My W_E Fourier Coefficient Norms (5,000 epochs)

Notice I have even more “active” frequencies, that the model has ostensibly not “cleaned up.”

20,000 epochs:

Training Metrics (20,000 epochs)

My W_E Fourier Coefficient Norms (20,000 epochs)

You can see that there are fewer but cleaner frequency norm spikes now.

One of my initial questions when reading the original paper was - why 5 circles? It seems intuitive that you only need 1 circle - why did the model settle on 5? I guess we now know that multiple local periodic structures form simultaneously, and the model eventually prefers the higher-signal periodic structures and pares away the redundant / lower signal structures; 5 was just an arbitrary number that the original authors happened to arrive at.

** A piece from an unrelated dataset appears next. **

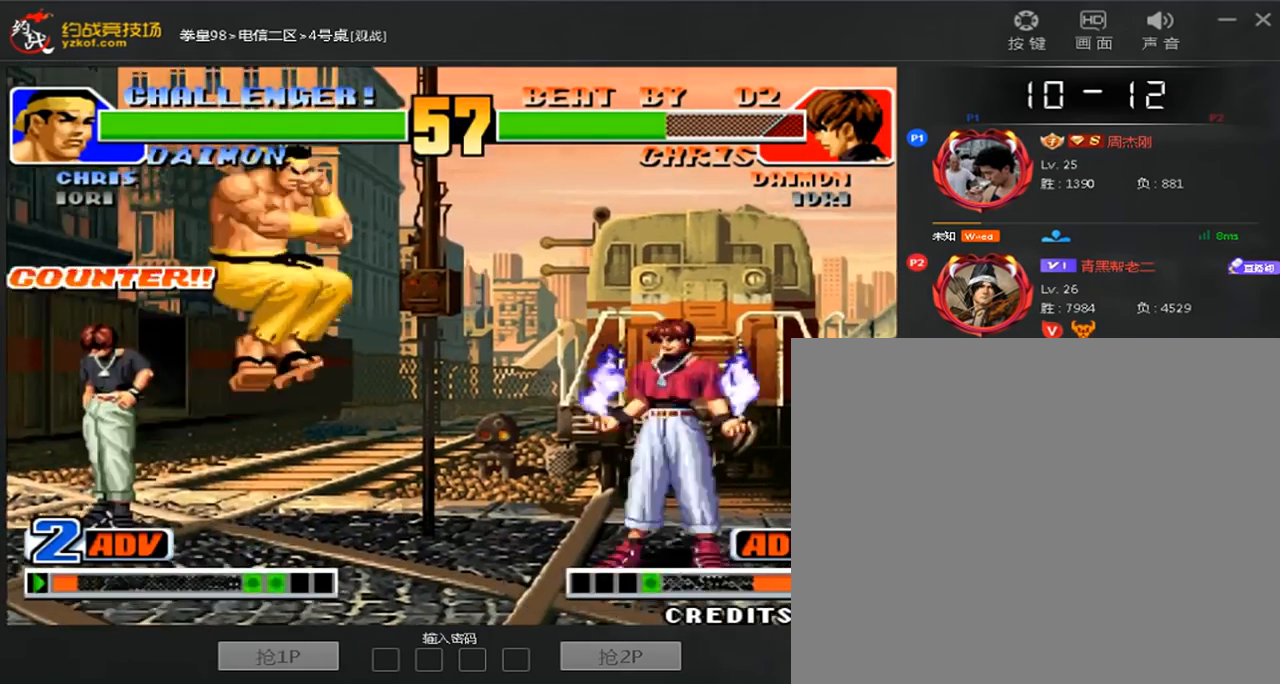
{"dt_ms": 520, "buttons": [], "left_stick": "down-left", "events": [[200, "D", "up"], [240, "left_stick", "down-left"]]}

As it turns out, the minimum number of circles is also 2 and not 1, for reasons that will become clear at the end.

5.2. Looking at the Circular Embeddings (`W_E` Columns)

Now that we have a grokked model to work with (I’m just going to use the 20,000 epochs one), we can attempt to see if we can actually visualize these embeddings.

Given that:

We know there’s some periodic structure along the d_vocab dimension of W_E
We know what the Fourier Coefficients for each frequency (k) are

Let’s try to visualize the embeddings in 2 chosen dimensions to see if the embeddings are indeed spherical. How may we choose the 2 dimensions? Well, if we computed our Fourier Coefficients Norms as such:

fourier_coeffs = W_E @ fourier_basis.T              # shape (d_model, P)
fourier_coeff_norms = fourier_coeffs.norm(dim=0)    # shape (P,)

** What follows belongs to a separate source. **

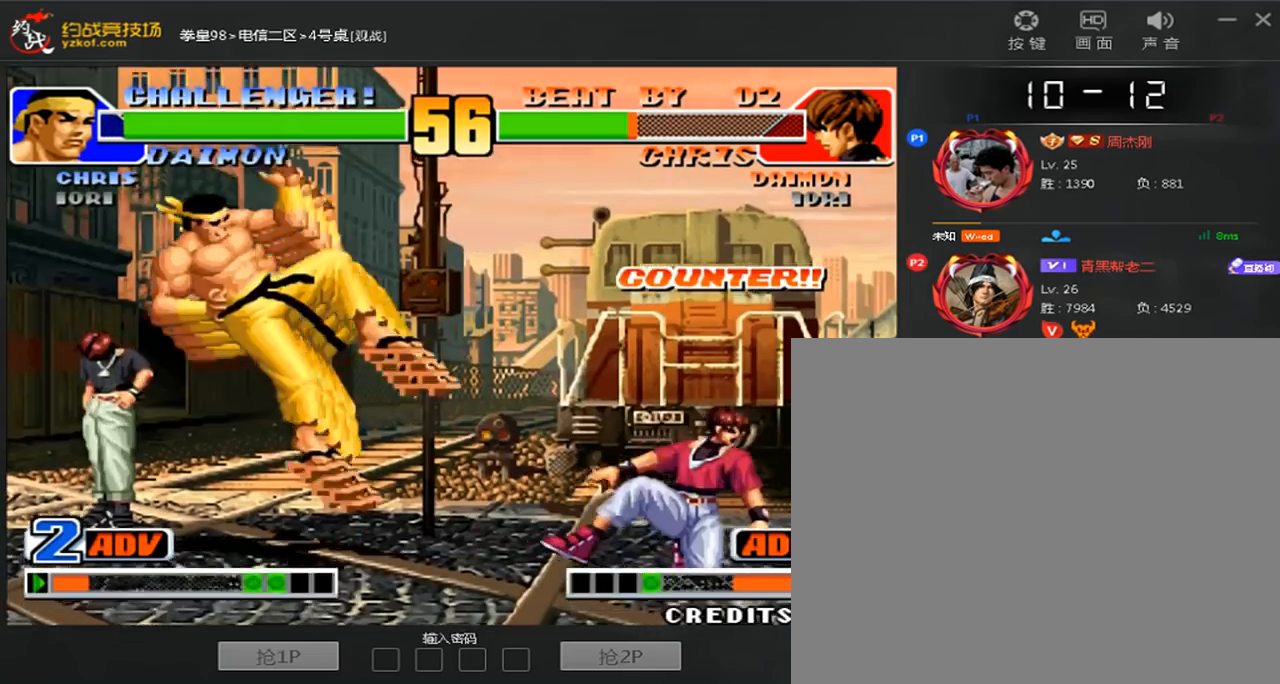
{"dt_ms": 1000, "buttons": [], "left_stick": "center"}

Then, to visualize the circular structure for k = 4, we would simply take fourier_coeffs[:, [1 + 2 * (k - 1), 2 + 2 * (k - 1)]] (i.e. the columns that correspond to the sin and cos d_model-dimensional coefficients for k = 4) as the 2 basis vectors. From now on, we’ll call this the Fourier-Inferred 2D Basis (k Hz Circle) or Fourier-Inferred 2D Subspace (k Hz Circle). Then, we would simply project the 113 W_E vectors onto these 2 basis vectors (normalized) and see what we get.

We get the circles, as expected:

W_E columns in Fourier Coefficient Basis for k in {4, 32, 43} (20,000 epochs)

In case you were wondering how I color-coded the points to get such a continuous spectrum, I simply did this:
1 2 3 4 # We do milli_periods because cmaps can't give us decimal periods milli_period = int(1000 * 113 / k) cmap = plt.get_cmap('coolwarm', milli_period) colors = [cmap(i * 1000 % milli_period) for i in range(P)]

Beautiful. And just so we clarify that this only happens for key frequencies, let’s just randomly choose some other k values to plot the same for:

W_E columns in Fourier Coefficient Basis for k in {3, 25, 50} (20,000 epochs)

Notice that they are random and low-magnitude.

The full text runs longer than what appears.